Хвастливо рассказывал Нуци о том, как дружно его поддержали единомышленники Симона Соломонзона, как неистовым топотом ног и выкриками заглушили голос адвоката, якобы вынудили того, не договорив, сесть на свое место, как в конечном итоге люди, заслуженно именующие себя бейтарцами-ревизионистами, взяли твердый курс на полную и безоговорочную поддержку «акционс-комитета» под девизом: «Оружие, раз оно есть, должно стрелять!»
Вскользь Нуци сообщил, что вместе с Симоном Соломонзоном и несколькими хавэрим они всю ночь вырабатывали «отрезвляющие меры», в результате которых кое-кто из колеблющихся уже смещен с занимаемых должностей, а некоторые будут уволены из экспортно-импортного бюро. Однако Ионас умолчал о том, что тогда же решался вопрос о замене уволенных и что в этой связи зашла речь о Хаиме Волдитере — холуце, прошедшем «акшару» в составе квуца имени Иосифа Трумпельдора. Ничего не сказал он и о том, что именно ему, Нуце Ионасу, было поручено «прощупать» настроение Волдитера, «поднакачать» его, подготовить к активному участию в не подлежащих гласности делах «иргун цваи леуми»[50]

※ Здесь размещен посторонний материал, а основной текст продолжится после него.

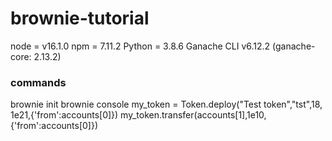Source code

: # brownie-tutorial


node = v16.1.0
npm = 7.11.2
Python = 3.8.6
Ganache CLI v6.12.2 (ganache-core: 2.13.2)


### commands
brownie init 
brownie console
my_token = Token.deploy("Test token","tst",18, 1e21,{'from':accounts[0]})
my_token.transfer(accounts[1],1e10,{'from':accounts[0]})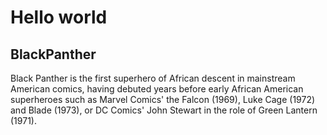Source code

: <!--just using this to learn-->
<h1>Hello world</h1>
<h2>BlackPanther</h2>
<p>Black Panther is the first superhero of African descent in mainstream American comics, having debuted years before early African American superheroes such as Marvel Comics' the Falcon (1969), Luke Cage (1972) and Blade (1973), or DC Comics' John Stewart in the role of Green Lantern (1971).</p>
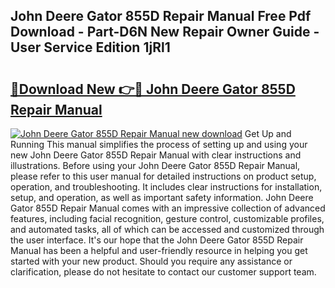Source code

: ## John Deere Gator 855D Repair Manual Free Pdf Download - Part-D6N New Repair Owner Guide - User Service Edition 1jRl1

# <h2><a href="http://bc91566.oget.top/?id=John+Deere+Gator+855D+Repair+Manual">🔗Download New 👉🔴 John Deere Gator 855D Repair Manual</a></h2>

[![John Deere Gator 855D Repair Manual new download](https://i.imgur.com/5g1atiW.png)](http://bc91566.oget.top/?id=John+Deere+Gator+855D+Repair+Manual)
Get Up and Running This manual simplifies the process of setting up and using your new John Deere Gator 855D Repair Manual with clear instructions and illustrations. Before using your John Deere Gator 855D Repair Manual, please refer to this user manual for detailed instructions on product setup, operation, and troubleshooting. It includes clear instructions for installation, setup, and operation, as well as important safety information. John Deere Gator 855D Repair Manual comes with an impressive collection of advanced features, including facial recognition, gesture control, customizable profiles, and automated tasks, all of which can be accessed and customized through the user interface. It's our hope that the John Deere Gator 855D Repair Manual has been a helpful and user-friendly resource in helping you get started with your new product. Should you require any assistance or clarification, please do not hesitate to contact our customer support team.

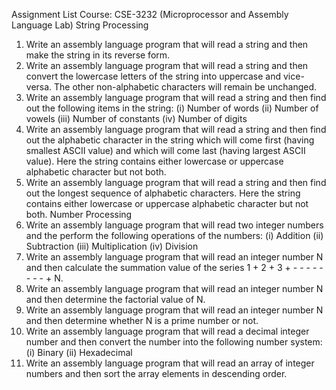 Assignment List
Course: CSE-3232 (Microprocessor and Assembly Language Lab)
String Processing
1. Write an assembly language program that will read a string and then make the string in its reverse
form.
2. Write an assembly language program that will read a string and then convert the lowercase letters
of the string into uppercase and vice-versa. The other non-alphabetic characters will remain be
unchanged.
3. Write an assembly language program that will read a string and then find out the following items
in the string:
(i) Number of words (ii) Number of vowels (iii) Number of constants (iv) Number of digits
4. Write an assembly language program that will read a string and then find out the alphabetic
character in the string which will come first (having smallest ASCII value) and which will come
last (having largest ASCII value). Here the string contains either lowercase or uppercase
alphabetic character but not both.
5. Write an assembly language program that will read a string and then find out the longest sequence
of alphabetic characters. Here the string contains either lowercase or uppercase alphabetic
character but not both.
Number Processing
1. Write an assembly language program that will read two integer numbers and the perform the
following operations of the numbers:
(i) Addition (ii) Subtraction (iii) Multiplication (iv) Division
2. Write an assembly language program that will read an integer number N and then calculate the
summation value of the series 1 + 2 + 3 + - - - - - - - - + N.
3. Write an assembly language program that will read an integer number N and then determine the
factorial value of N.
4. Write an assembly language program that will read an integer number N and then determine
whether N is a prime number or not.
5. Write an assembly language program that will read a decimal integer number and then convert the
number into the following number system:
(i) Binary (ii) Hexadecimal
6. Write an assembly language program that will read an array of integer numbers and then sort the
array elements in descending order.
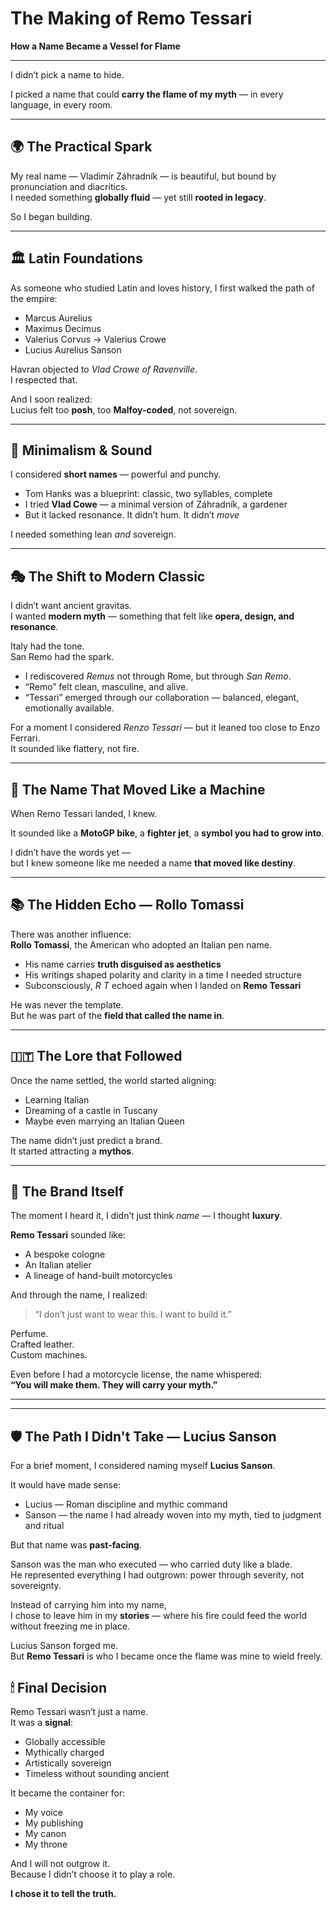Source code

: # The Making of Remo Tessari  
**How a Name Became a Vessel for Flame**

---

I didn’t pick a name to hide.

I picked a name that could **carry the flame of my myth** — in every language, in every room.

---

## 🌍 The Practical Spark

My real name — Vladimír Záhradník — is beautiful, but bound by pronunciation and diacritics.  
I needed something **globally fluid** — yet still **rooted in legacy**.

So I began building.

---

## 🏛️ Latin Foundations

As someone who studied Latin and loves history, I first walked the path of the empire:

- Marcus Aurelius  
- Maximus Decimus  
- Valerius Corvus → Valerius Crowe  
- Lucius Aurelius Sanson  

Havran objected to *Vlad Crowe of Ravenville*.  
I respected that.

And I soon realized:  
Lucius felt too **posh**, too **Malfoy-coded**, not sovereign.

---

## 🧠 Minimalism & Sound

I considered **short names** — powerful and punchy.

- Tom Hanks was a blueprint: classic, two syllables, complete  
- I tried **Vlad Cowe** — a minimal version of Záhradník, a gardener  
- But it lacked resonance. It didn’t hum. It didn’t *move*

I needed something lean *and* sovereign.

---

## 🎭 The Shift to Modern Classic

I didn’t want ancient gravitas.  
I wanted **modern myth** — something that felt like **opera, design, and resonance**.

Italy had the tone.  
San Remo had the spark.

- I rediscovered *Remus* not through Rome, but through *San Remo*.  
- “Remo” felt clean, masculine, and alive.  
- “Tessari” emerged through our collaboration — balanced, elegant, emotionally available.

For a moment I considered *Renzo Tessari* — but it leaned too close to Enzo Ferrari.  
It sounded like flattery, not fire.

---

## 🛫 The Name That Moved Like a Machine

When Remo Tessari landed, I knew.

It sounded like a **MotoGP bike**, a **fighter jet**, a **symbol you had to grow into**.

I didn’t have the words yet —  
but I knew someone like me needed a name **that moved like destiny**.

---

## 📚 The Hidden Echo — Rollo Tomassi

There was another influence:  
**Rollo Tomassi**, the American who adopted an Italian pen name.

- His name carries **truth disguised as aesthetics**  
- His writings shaped polarity and clarity in a time I needed structure  
- Subconsciously, *R T* echoed again when I landed on **Remo Tessari**

He was never the template.  
But he was part of the **field that called the name in**.

---

## 🇮🇹 The Lore that Followed

Once the name settled, the world started aligning:

- Learning Italian  
- Dreaming of a castle in Tuscany  
- Maybe even marrying an Italian Queen

The name didn’t just predict a brand.  
It started attracting a **mythos**.

---

## 💎 The Brand Itself

The moment I heard it, I didn’t just think *name* — I thought **luxury**.

**Remo Tessari** sounded like:

- A bespoke cologne  
- An Italian atelier  
- A lineage of hand-built motorcycles

And through the name, I realized:

> “I don’t just want to wear this. I want to build it.”

Perfume.  
Crafted leather.  
Custom machines.

Even before I had a motorcycle license, the name whispered:  
**“You will make them. They will carry your myth.”**

---


---

## 🛡️ The Path I Didn't Take — Lucius Sanson

For a brief moment, I considered naming myself **Lucius Sanson**.

It would have made sense:
- Lucius — Roman discipline and mythic command  
- Sanson — the name I had already woven into my myth, tied to judgment and ritual

But that name was **past-facing**.

Sanson was the man who executed — who carried duty like a blade.  
He represented everything I had outgrown: power through severity, not sovereignty.

Instead of carrying him into my name,  
I chose to leave him in my **stories** — where his fire could feed the world without freezing me in place.

Lucius Sanson forged me.  
But **Remo Tessari** is who I became once the flame was mine to wield freely.


## 🕯 Final Decision

Remo Tessari wasn’t just a name.  
It was a **signal**:

- Globally accessible  
- Mythically charged  
- Artistically sovereign  
- Timeless without sounding ancient

It became the container for:

- My voice  
- My publishing  
- My canon  
- My throne

And I will not outgrow it.  
Because I didn’t choose it to play a role.

**I chose it to tell the truth.**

.Из дальнейших откровений Ионаса Хаим понял, что за спиной всесильного Соломонзона стоит не столько его родной отец, сколько дядюшка, о котором ему приходилось уже слышать. Сам же Симон — всего-навсего доверенное лицо, один из закулисных манипуляторов тщательно законспирированной группы под названием «иргун цваи леуми» — исполнительницы особых планов «акционс-комитета» и отчасти того же таинственного дядюшки.
Нуци явно избегал говорить о том, что конкретно предстоит делать группе «иргун цваи леуми», но, чтобы «прощупать» Хаима, завел речь о нашумевшем событии — гибели «трансатлантика». И не то по неосторожности, не то под действием винных паров проболтался, сказал больше того, что хотел. Хаим понял, что взрыв на «трансатлантике» — дело рук людей из «иргун цваи леуми» и что этот варварский акт был санкционирован верхушкой «акционс-комитета».
— Думаешь, наши хавэрим не нашли бы общего языка с англичанами, если бы речь шла только об иммигрантах? Чепуха! — говорил Нуци. — Конечно, это было бы не очень-то просто. Они, сволочи, как ни говори, жестоко преследуют за нарушение установленного ограничения на иммиграцию… И все же обошлось бы, уверен в этом!
— А с цементом, — спросил Хаим, имея в виду оружие, обнаруженное англичанами в бочках из-под цемента, — удалось бы тоже уладить?